SUPPLIED MATERIAL:
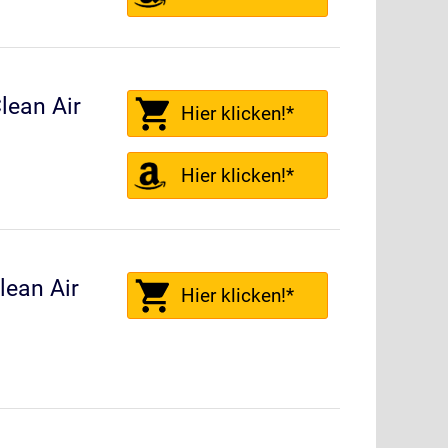
ean Air
Hier klicken!*
Hier klicken!*
ean Air
Hier klicken!*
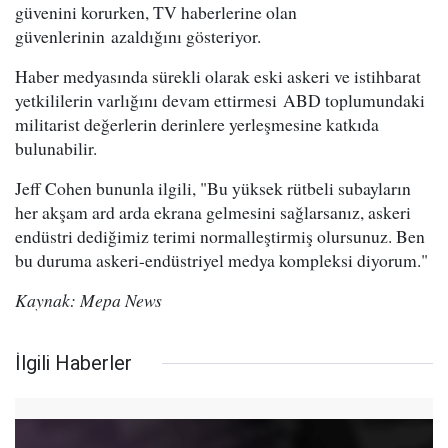
güvenini korurken, TV haberlerine olan
güvenlerinin azaldığını gösteriyor.
Haber medyasında sürekli olarak eski askeri ve istihbarat
yetkililerin varlığını devam ettirmesi ABD toplumundaki
militarist değerlerin derinlere yerleşmesine katkıda
bulunabilir.
Jeff Cohen bununla ilgili, "Bu yüksek rütbeli subayların
her akşam ard arda ekrana gelmesini sağlarsanız, askeri
endüstri dediğimiz terimi normalleştirmiş olursunuz. Ben
bu duruma askeri-endüstriyel medya kompleksi diyorum."
Kaynak: Mepa News
İlgili Haberler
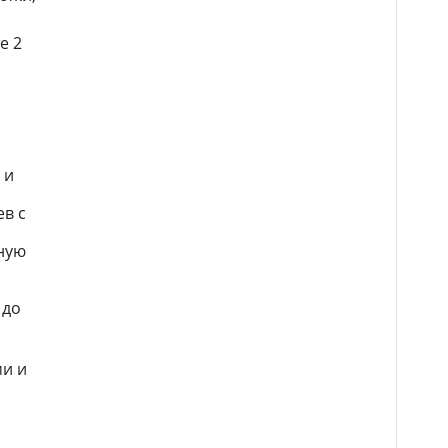
е 2
 и
в с
ную
 до
ми и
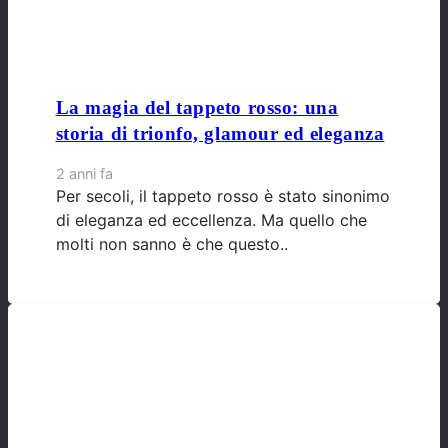
La magia del tappeto rosso: una
storia di trionfo, glamour ed eleganza
2 anni fa
Per secoli, il tappeto rosso è stato sinonimo
di eleganza ed eccellenza. Ma quello che
molti non sanno è che questo..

EXERCISE DIRECTIONS: Reproduce the text of all the records above line for line, without changing anything, and leave the pictures out of your answer.

ANSWER TO THE PROBLEM:
ean Air
Hier klicken!*
Hier klicken!*
ean Air
Hier klicken!*
güvenini korurken, TV haberlerine olan
güvenlerinin azaldığını gösteriyor.
Haber medyasında sürekli olarak eski askeri ve istihbarat
yetkililerin varlığını devam ettirmesi ABD toplumundaki
militarist değerlerin derinlere yerleşmesine katkıda
bulunabilir.
Jeff Cohen bununla ilgili, "Bu yüksek rütbeli subayların
her akşam ard arda ekrana gelmesini sağlarsanız, askeri
endüstri dediğimiz terimi normalleştirmiş olursunuz. Ben
bu duruma askeri-endüstriyel medya kompleksi diyorum."
Kaynak: Mepa News
İlgili Haberler
е 2
 и
в с
ную
 до
ми и
La magia del tappeto rosso: una
storia di trionfo, glamour ed eleganza
2 anni fa
Per secoli, il tappeto rosso è stato sinonimo
di eleganza ed eccellenza. Ma quello che
molti non sanno è che questo..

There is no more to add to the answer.